Dörtyol'un nemidir. gölgedeyken bile terlersiniz ve yapış yapış olursunuz. Öyle ki terinizden yeni bir uhu üretmek gelir içinizden. serinlemek için denize girersiniz, çıkıp duş alıp rahatladınız sanarsınız ama omuzlarınızdaki alevleri hissedince bir gün boyunca yüzünüzü ve kollarınızı hareket ettirmeden uzanır kalırsınız bir köşede. Zira güneş kreminizi sürmeyi unutmuşsunuzdur. Seneye gireceğiniz bir sınava tabisinizdir ve hayatınızı buna bağlayan bir sistem vardır. Bilgisayar veya ps oynamak varken sınava çalışmak zorundasınızdır. Fenalaşıyorum galiba sözlük...
Aşırı sıcak nem ve bundan dolayı uyuyamamak.(bursa çok fena oluyo)
Yaz okulu hiç çekilmiyor.
Sivrisinekler.
Evde soğuk su olmaması.
Aldığın kavun ve karpuzun tatsız ve kelek çıkması.
Giydiğin elbisenin terden üstüne yapışması.
Bursada 47,48,51,e12,e13 denilen otobüslere binmek.
otobüs yahut metroda ayakta kalanların arasında kalmak. zira yukarı tutunmak için kalkan kolların ne müthiş bir altları olur ya rabbi. kokudan gözler döner, tansiyon düşer.
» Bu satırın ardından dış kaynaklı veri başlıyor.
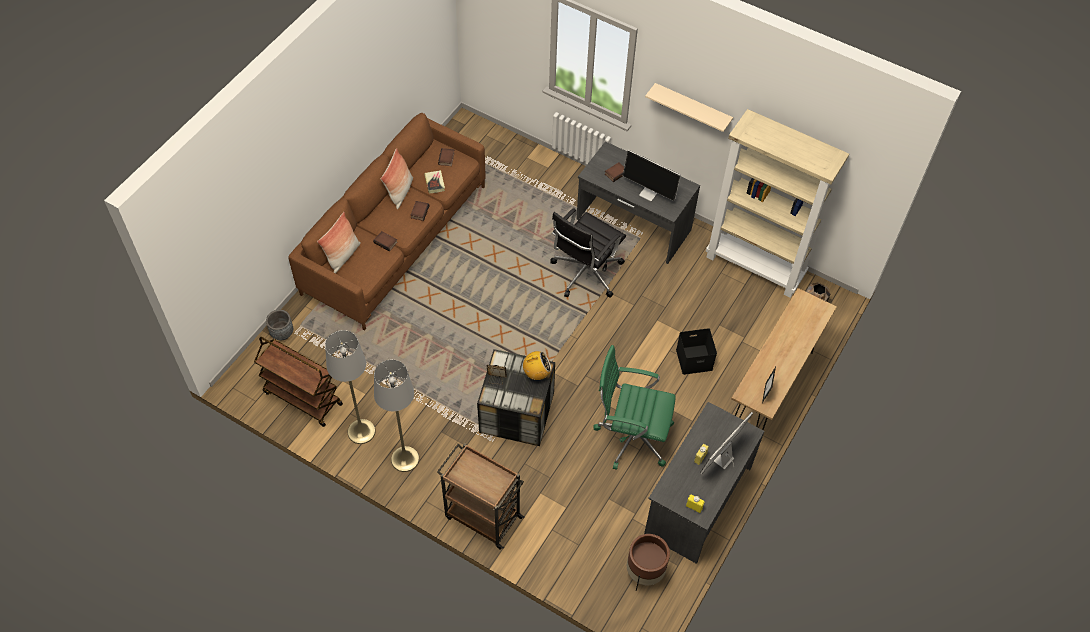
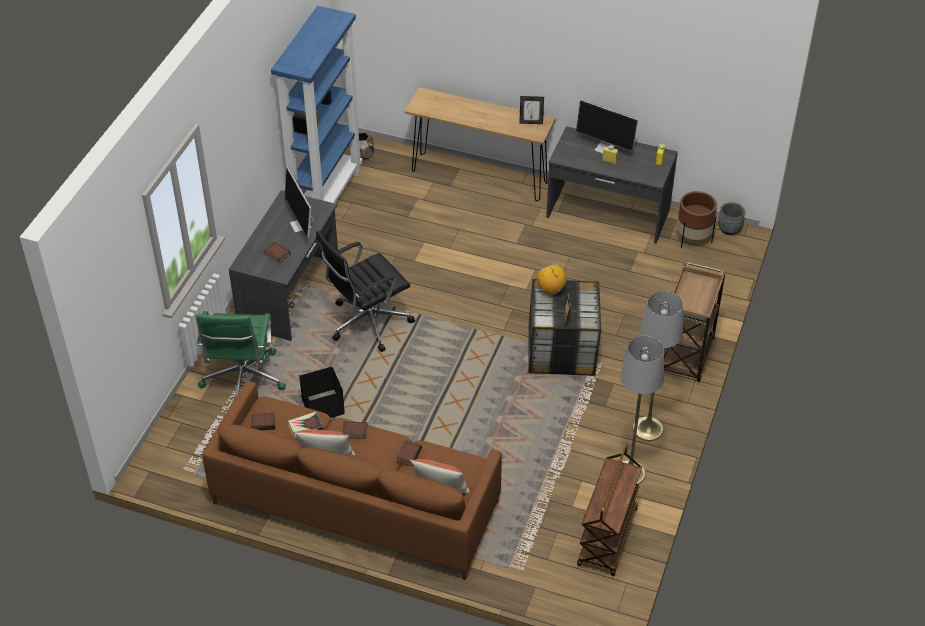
camera: 100 degrees left, 10 degrees down
(282, 333) = (526, 582): grey planter -> grey planter (729, 229)
(585, 273) = (367, 323): black office chair -> black office chair turned 120 degrees clockwise
(631, 436) = (557, 263): green office chair -> green office chair (243, 380)
(649, 193) = (301, 225): monitor -> monitor turned 135 degrees clockwise
(692, 108) = (242, 137): beige shelf -> none
(694, 359) = (454, 229): black storage box -> black storage box (322, 406)
(755, 266) = (326, 197): beige bookcase -> blue bookcase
izmir'in yakan sıcağında uyuyamamak, ya da dışarı çıkmak zorunda kalmak. ( kendi adıma, tansiyonum zaten çok düşük olduğundan, güneşte biraz fazla dolaşınca kaldırım, sandalye, yol hiç önemsemeden yere yapıştığım ve insanların başıma toplandığı çok olmuştur. bir de esnaf yardım etmek adına iyi niyetle o çok kısa küçük taburelerden verir hemen ki onlara oturmak başınızı daha beter döndürür. o anda istediğiniz tek şey yere yapışmak ve üstünüze bir kova su dökülmesidir.)